The event, entitled ‘2050: Will Jersey Have Talent’ and sponsored by law firm Carey Olsen, sought to assess the measures available to Jersey’s government to maintain high quality education and standards against the backdrop of an aging population and funding challenges, looking in particular at population, skills, education and digital potential.

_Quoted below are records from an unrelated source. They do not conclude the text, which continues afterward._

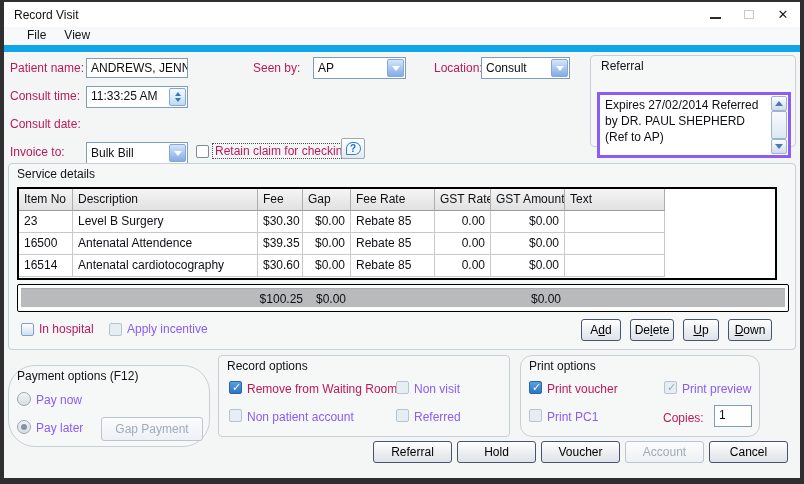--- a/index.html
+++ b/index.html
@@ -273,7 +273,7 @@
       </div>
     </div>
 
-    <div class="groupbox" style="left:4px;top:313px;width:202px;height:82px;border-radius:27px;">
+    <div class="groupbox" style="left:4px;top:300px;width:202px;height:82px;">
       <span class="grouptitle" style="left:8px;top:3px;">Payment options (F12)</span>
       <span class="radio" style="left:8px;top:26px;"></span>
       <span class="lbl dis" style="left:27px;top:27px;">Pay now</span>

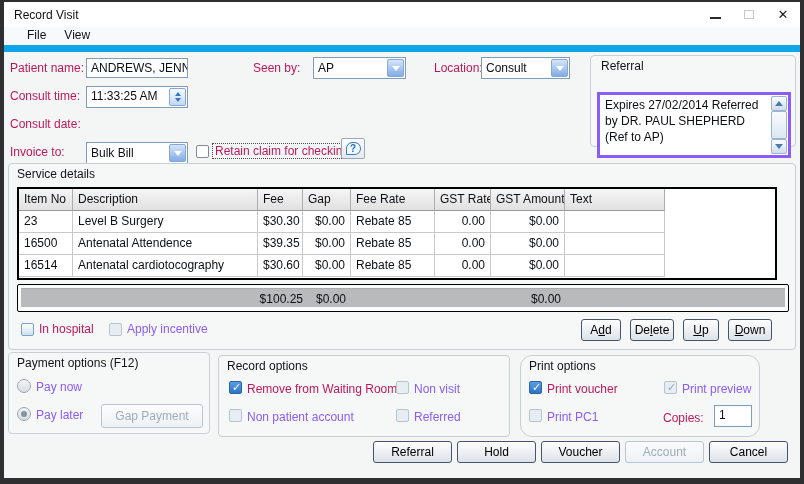--- a/index.html
+++ b/index.html
@@ -279,6 +279,9 @@
       <span class="lbl dis" style="left:27px;top:27px;">Pay now</span>
       <span class="radio sel" style="left:8px;top:54px;"></span>
       <span class="lbl dis" style="left:27px;top:55px;">Pay later</span>
+      <div class="btn dis" style="left:92px;top:22px;width:102px;height:24px;">
+          <span>Full Payment</span>
+        </div>
       <div class="btn dis" style="left:92px;top:51px;width:102px;height:24px;">
           <span>Gap Payment</span>
         </div>

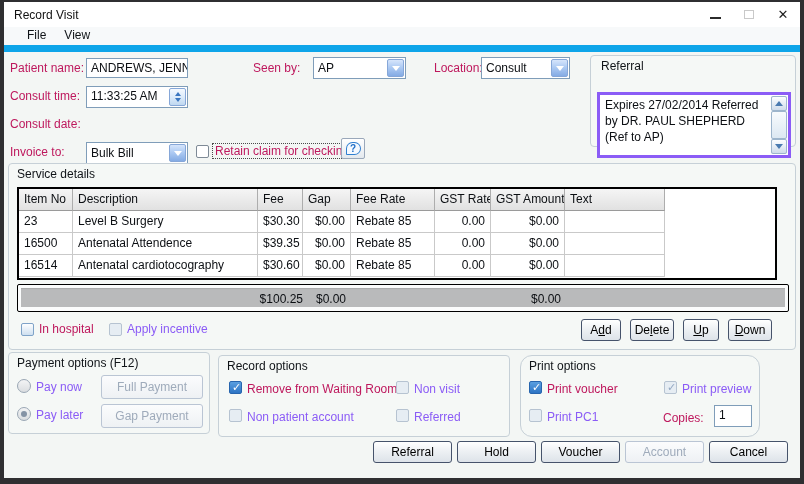--- a/index.html
+++ b/index.html
@@ -296,7 +296,7 @@
       <span class="cb dis" style="left:10px;top:53px;"></span>
       <span class="lbl dis" style="left:28px;top:54px;text-align:center;">Non patient account</span>
       <span class="cb dis" style="left:177px;top:53px;"></span>
-      <span class="lbl dis" style="left:195px;top:54px;">Referred</span>
+      <span class="lbl dis" style="left:195px;top:54px;">Antenatal</span>
     </div>
 
     <div class="groupbox" style="left:516px;top:303px;width:240px;height:82px;border-radius:12px;">

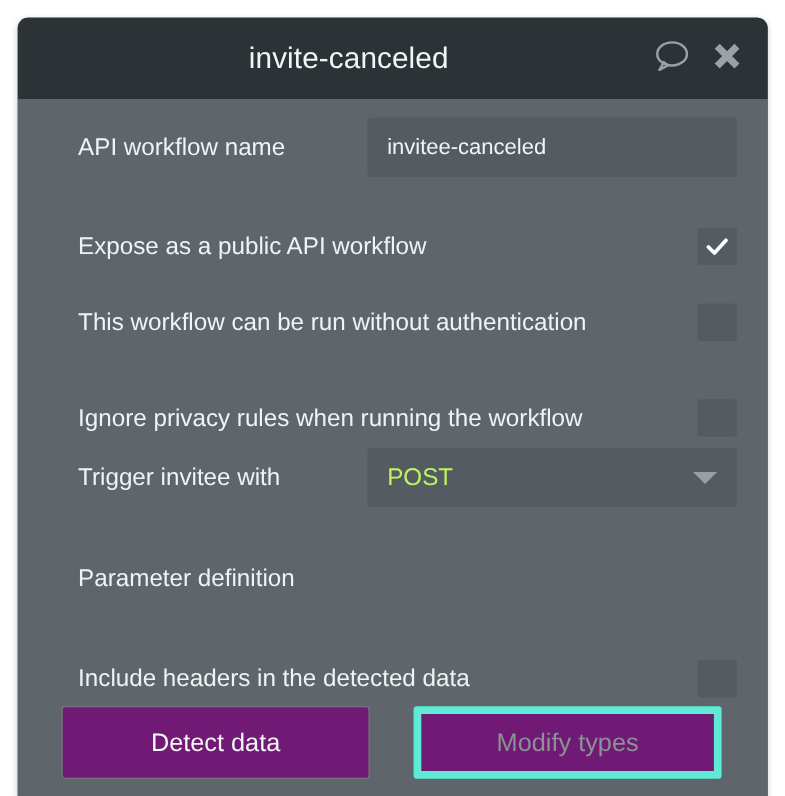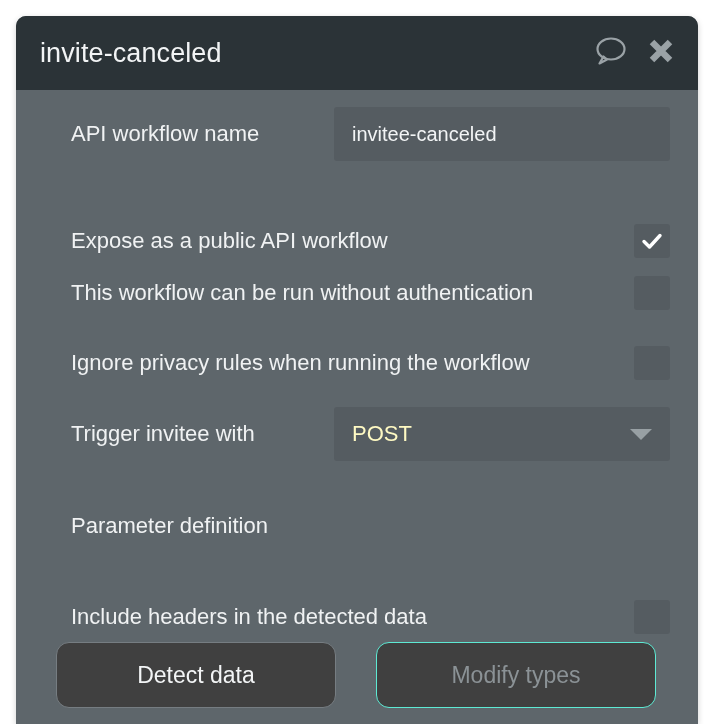--- a/index.html
+++ b/index.html
@@ -42,6 +42,7 @@
     letter-spacing: 0.1px;
     flex: 1 1 auto;
     white-space: nowrap;
+    text-align: center;
   }
   .header-icons {
     display: flex;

The Debate explored skills shortages now and in the future, the opportunity for Jersey to have its own curriculum, the potential of a Jersey University, developments in Jersey’s digital sector, teachers’ value and pay, immigration, how attractive Jersey is for young people and also diversification of the economy. The debate panel represented the corporate, digital, union, teachers and government sectors and included: Louise Bracken-Smith, CEO and Co-Founder of Fairway Group, Brendan Carolan, Head of Social Science for Victoria College and President of the Jersey National Education Union, Daniel Rowles, CEO of Target Internet and Lecturer at Imperial College & Cranfield School of Management, Rory Steel, Head of Digital Jersey Academy and Senator Tracey Vallois, Minister for Education.
The event brought together over 400 business leaders, politicians, teachers and students to debate the topic. The new format, which saw broadcaster Alastair Stewart OBE question the panel on stage whilst ITV anchor Jess Dunsdon engaged the audience in each topic and challenged their views, created a lively atmosphere. Technological input with the use of Polling Platform Sli.do enabled the audience to be surveyed throughout the event, with some interesting results:
- 247 members of the audience took part in the polls
- ‘Will Jersey have the talent it needs by 2015?’ – Yes (15%), No (15%), Yes – but only for some industries (40%), No – not enough to compete globally (30%)
- ‘What Skills are lacking in Jersey’ – popular answers included ‘soft skills’, ‘problem solving’, ‘innovation’, ‘resilience’, ‘analytical’, ‘trades’, ‘coding’ and ‘creative thinking’.
- Are our teachers paid enough? Yes (52%), No (48%)
- Would you pay higher taxes so that our teachers could be paid more? Yes (38%), No (62%)
- What subjects or activities would you drop from schools to make way for new areas of learning? Most popular answers were ‘Media Studies’, ‘Music’ and ‘Business Studies’.
Tim Arthur, Former Creative Director at Virgin Money and Global CEO of Time Out, flew over for the event to deliver an innovative and captivating keynote speech. He talked to the audience about technological developments such as Moodies, Deep Fakes and Braindecoding. He eloquently spoke about the inevitability of change, the need for creativity and authentic purpose and the need for agility and evolution in business.
Commenting on this year’s Debate, IoD Jersey Chair Lisa Springate, said: ‘It is imperative that the Island considers the best way to develop the skills needed not just for next year but for many years ahead. Furthermore, that we start preparing schools and businesses from all industries on what might be in store. The IoD Debate 2019 took on some hard hitting and emotive topics and the engagement in the room was highly refreshing.
My sincere thanks to our panel, Tim Arthur, Alastair Stewart OBE, Jess Dunsdon, and our sponsors Carey Olsen, KPMG in the Channel Islands and HSBC. Without them, we couldn’t have put on an event of this magnitude and I am very grateful for all their support. As a committee, we are committed to continuing to be innovative and agile to ensure we bring many more events to our members that help them prosper and plan effectively for the future.’